Question

AnnotationDbi returns different list of symbols from directly derived list of database itself

1

Entering edit mode

5.0 years ago

zephyr_falcon ▴ 80

Hi.

I'm trying to annotate gene symbols next to probe IDs (Affymetrix Mouse Gene 1.0-ST Array).

I used "mogene10sttranscriptcluster.db" package (v8.7.0) of R for the annotation.

But here's the problem.

1) Using mogene10sttranscriptcluster.db directly

library(mogene10sttranscriptcluster.db)

a <- contents(mogene10sttranscriptclusterSYMBOL)

# a$'10344741'
# [1] NA

2) Using AnnotationDbi to extract the info

library(mogene10sttranscriptcluster.db)
library(AnnotationDbi)

k <- keys(mogene10sttranscriptcluster.db, keytype = "PROBEID")
b <- mapIds(mogene10sttranscriptcluster.db, keys=k, column=c("SYMBOL"), keytype="PROBEID")
b["10344741"]

# 10344741
# "Hnrnpa3" 

length(a) = length(b) = 35556

But there are some symbols not in the (1) but in the (2).
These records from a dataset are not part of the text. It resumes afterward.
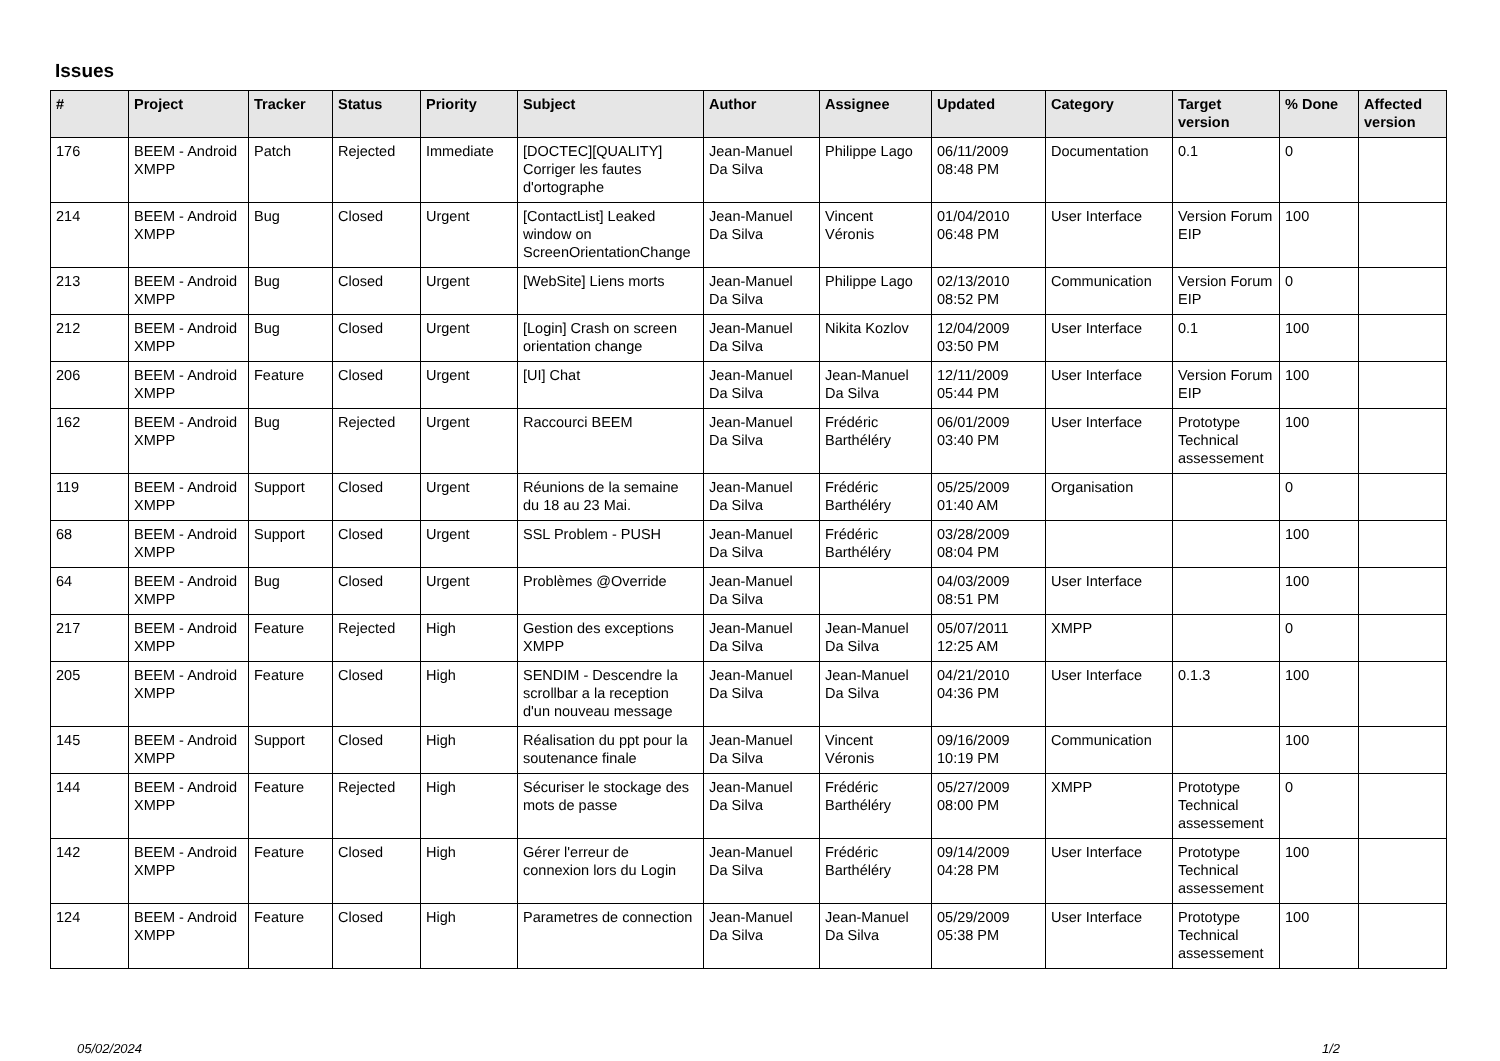Issues
| # | Project | Tracker | Status | Priority | Subject | Author | Assignee | Updated | Category | Target version | % Done | Affected version |
| --- | --- | --- | --- | --- | --- | --- | --- | --- | --- | --- | --- | --- |
| 176 | BEEM - Android XMPP | Patch | Rejected | Immediate | [DOCTEC][QUALITY] Corriger les fautes d'ortographe | Jean-Manuel Da Silva | Philippe Lago | 06/11/2009 08:48 PM | Documentation | 0.1 | 0 | |
| 214 | BEEM - Android XMPP | Bug | Closed | Urgent | [ContactList] Leaked window on ScreenOrientationChange | Jean-Manuel Da Silva | Vincent Véronis | 01/04/2010 06:48 PM | User Interface | Version Forum EIP | 100 | |
| 213 | BEEM - Android XMPP | Bug | Closed | Urgent | [WebSite] Liens morts | Jean-Manuel Da Silva | Philippe Lago | 02/13/2010 08:52 PM | Communication | Version Forum EIP | 0 | |
| 212 | BEEM - Android XMPP | Bug | Closed | Urgent | [Login] Crash on screen orientation change | Jean-Manuel Da Silva | Nikita Kozlov | 12/04/2009 03:50 PM | User Interface | 0.1 | 100 | |
| 206 | BEEM - Android XMPP | Feature | Closed | Urgent | [UI] Chat | Jean-Manuel Da Silva | Jean-Manuel Da Silva | 12/11/2009 05:44 PM | User Interface | Version Forum EIP | 100 | |
| 162 | BEEM - Android XMPP | Bug | Rejected | Urgent | Raccourci BEEM | Jean-Manuel Da Silva | Frédéric Barthéléry | 06/01/2009 03:40 PM | User Interface | Prototype Technical assessement | 100 | |
| 119 | BEEM - Android XMPP | Support | Closed | Urgent | Réunions de la semaine du 18 au 23 Mai. | Jean-Manuel Da Silva | Frédéric Barthéléry | 05/25/2009 01:40 AM | Organisation | | 0 | |
| 68 | BEEM - Android XMPP | Support | Closed | Urgent | SSL Problem - PUSH | Jean-Manuel Da Silva | Frédéric Barthéléry | 03/28/2009 08:04 PM | | | 100 | |
| 64 | BEEM - Android XMPP | Bug | Closed | Urgent | Problèmes @Override | Jean-Manuel Da Silva | | 04/03/2009 08:51 PM | User Interface | | 100 | |
| 217 | BEEM - Android XMPP | Feature | Rejected | High | Gestion des exceptions XMPP | Jean-Manuel Da Silva | Jean-Manuel Da Silva | 05/07/2011 12:25 AM | XMPP | | 0 | |
| 205 | BEEM - Android XMPP | Feature | Closed | High | SENDIM - Descendre la scrollbar a la reception d'un nouveau message | Jean-Manuel Da Silva | Jean-Manuel Da Silva | 04/21/2010 04:36 PM | User Interface | 0.1.3 | 100 | |
| 145 | BEEM - Android XMPP | Support | Closed | High | Réalisation du ppt pour la soutenance finale | Jean-Manuel Da Silva | Vincent Véronis | 09/16/2009 10:19 PM | Communication | | 100 | |
| 144 | BEEM - Android XMPP | Feature | Rejected | High | Sécuriser le stockage des mots de passe | Jean-Manuel Da Silva | Frédéric Barthéléry | 05/27/2009 08:00 PM | XMPP | Prototype Technical assessement | 0 | |
| 142 | BEEM - Android XMPP | Feature | Closed | High | Gérer l'erreur de connexion lors du Login | Jean-Manuel Da Silva | Frédéric Barthéléry | 09/14/2009 04:28 PM | User Interface | Prototype Technical assessement | 100 | |
| 124 | BEEM - Android XMPP | Feature | Closed | High | Parametres de connection | Jean-Manuel Da Silva | Jean-Manuel Da Silva | 05/29/2009 05:38 PM | User Interface | Prototype Technical assessement | 100 | |
05/02/2024 1/2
They both used the same database - mogene10sttranscriptcluster.db, but how did they get different results?

Does the AnnotationDbi converts probe ids to some other ids and then convert them to gene symbols?

The second one seems to have more symbols, so that's the one I have to use?

I'm very confused right now.

gene R AnnotationDbi mapIds • 1.4k views

ADD COMMENT • link updated 4.9 years ago by zx8754 11k • written 5.0 years ago by zephyr_falcon ▴ 80

score 1 · Accepted Answer · 2019-06-04

I found my own answer.

It seems like the mogene10sttranscriptcluster.db utilizes org.Hs.eg.db for annotation.

And the version of org.Hs.eg.db is different between mogene10sttranscriptcluster.db and AnnotationDbi.

I found this because when I loaded different version of org.Hs.eg.db, the same version of mogene10sttranscriptcluster.db (v8.7.0) produces different results.

So, check the version of your org.Hs.eg.db.